A: Mark Twain famously said “there are three kinds of lies: lies, damned lies and statistics.” He was trying to point out that statistics can be taken out of context or misinterpreted, and if they are they can seem to support something which they actually do not.

There are many ways that medical studies and statistics may be misinterpreted.

The details of a clinical study must be understood in order to correctly interpret and apply the results. My favorite study to illustrate this point is one published in the digital version of the British Medical Journal evaluating the efficacy of parachutes. In this study 92 volunteers were randomized to having a functioning parachute (23 subjects) or a backpack with no parachute in it (69 subjects). All of the volunteer subjects jumped out of either an airplane or a helicopter. The results showed no survival benefit for having a functional parachute. If you were to stop reading at this point you would be very confused and surprised by the conclusion that “parachutes don’t save people who fall out of planes.” However, as it would be unethical to have people jump out of an airplane or helicopter high up in the air using a placebo parachute (this would not end well for the placebo study subjects), all the volunteers jumped out of the helicopter or plane while it was on the ground (so had about a three foot fall when they jumped).

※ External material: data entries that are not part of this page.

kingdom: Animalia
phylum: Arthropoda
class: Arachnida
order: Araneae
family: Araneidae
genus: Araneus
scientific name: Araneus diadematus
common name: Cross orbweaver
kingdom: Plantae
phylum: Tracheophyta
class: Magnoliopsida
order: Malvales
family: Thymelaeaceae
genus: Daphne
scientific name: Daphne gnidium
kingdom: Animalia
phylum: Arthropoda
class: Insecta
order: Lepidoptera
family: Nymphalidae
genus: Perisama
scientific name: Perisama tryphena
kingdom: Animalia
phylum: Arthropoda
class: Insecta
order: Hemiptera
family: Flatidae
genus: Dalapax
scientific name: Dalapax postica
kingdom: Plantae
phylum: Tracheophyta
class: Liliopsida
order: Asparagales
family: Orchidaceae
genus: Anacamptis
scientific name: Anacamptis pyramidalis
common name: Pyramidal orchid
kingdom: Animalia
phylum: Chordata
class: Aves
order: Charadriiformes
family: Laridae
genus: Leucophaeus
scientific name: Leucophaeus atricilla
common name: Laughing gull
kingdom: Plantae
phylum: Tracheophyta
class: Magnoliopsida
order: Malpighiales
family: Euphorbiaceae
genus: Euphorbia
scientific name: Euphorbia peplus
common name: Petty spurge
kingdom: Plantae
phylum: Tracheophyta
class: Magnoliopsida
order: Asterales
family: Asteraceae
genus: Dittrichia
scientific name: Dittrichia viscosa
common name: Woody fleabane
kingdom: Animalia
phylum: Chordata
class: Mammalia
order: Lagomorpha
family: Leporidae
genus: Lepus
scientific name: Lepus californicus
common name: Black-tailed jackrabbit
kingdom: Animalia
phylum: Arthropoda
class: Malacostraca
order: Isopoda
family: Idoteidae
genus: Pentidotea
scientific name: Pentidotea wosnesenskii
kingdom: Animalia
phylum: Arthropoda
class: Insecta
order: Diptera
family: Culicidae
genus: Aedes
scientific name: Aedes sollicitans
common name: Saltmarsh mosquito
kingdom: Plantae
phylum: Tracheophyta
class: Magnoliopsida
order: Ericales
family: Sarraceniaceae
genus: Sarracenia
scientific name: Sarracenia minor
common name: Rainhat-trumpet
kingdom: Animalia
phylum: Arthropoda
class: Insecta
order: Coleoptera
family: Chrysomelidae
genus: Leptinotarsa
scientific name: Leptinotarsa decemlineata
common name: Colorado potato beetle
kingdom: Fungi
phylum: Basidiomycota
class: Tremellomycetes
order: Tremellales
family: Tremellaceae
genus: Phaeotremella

The final example I will include today has to do with the ‘power’ of large numbers. If the sample size is very large, small(ish) random chance may end up looking like a ‘significant’ result (significant is defined as “the probability of the finding not being the result of chance”). When we analyze data sets we often use statistics to determine a ‘p-value’, which is a mathematically calculated number that is meant to test whether something is due to chance or not. If the sample sizes are very large, the calculated p-value can be misleading. Consider tossing a coin and seeing whether it ends up heads or tails. If we toss the coin 10,000 times, I do not think anyone would be surprised if we got 5070 heads and 4930 tails (basically 70 extra heads results out of the 10,000 tosses, so less than one percent extra heads). If a second coin had 4930 heads and 5070 tails, and we calculated the ‘p-value’ (using a 2 by 2 contingency table and calculating using the two tailed chi-square method with a Yate’s correction) we would find p equals 0.049, a value that a clinician usually interprets as ‘significant.’ Now I know the statistics experts out there are shaking their heads (pun intended) at this foolish approach, however, this is the kind of misapplication of statistics that too often occurs (bringing us full circle to Mark Twain’s quote above).

The take home message from all of this is that medicine is not an exact science; interpreting study results and statistics and applying them to a specific patient must be done with great care. I hope that together with last week’s column readers can see that there is a lot more to medical decision making than just quoting statistics from clinical studies!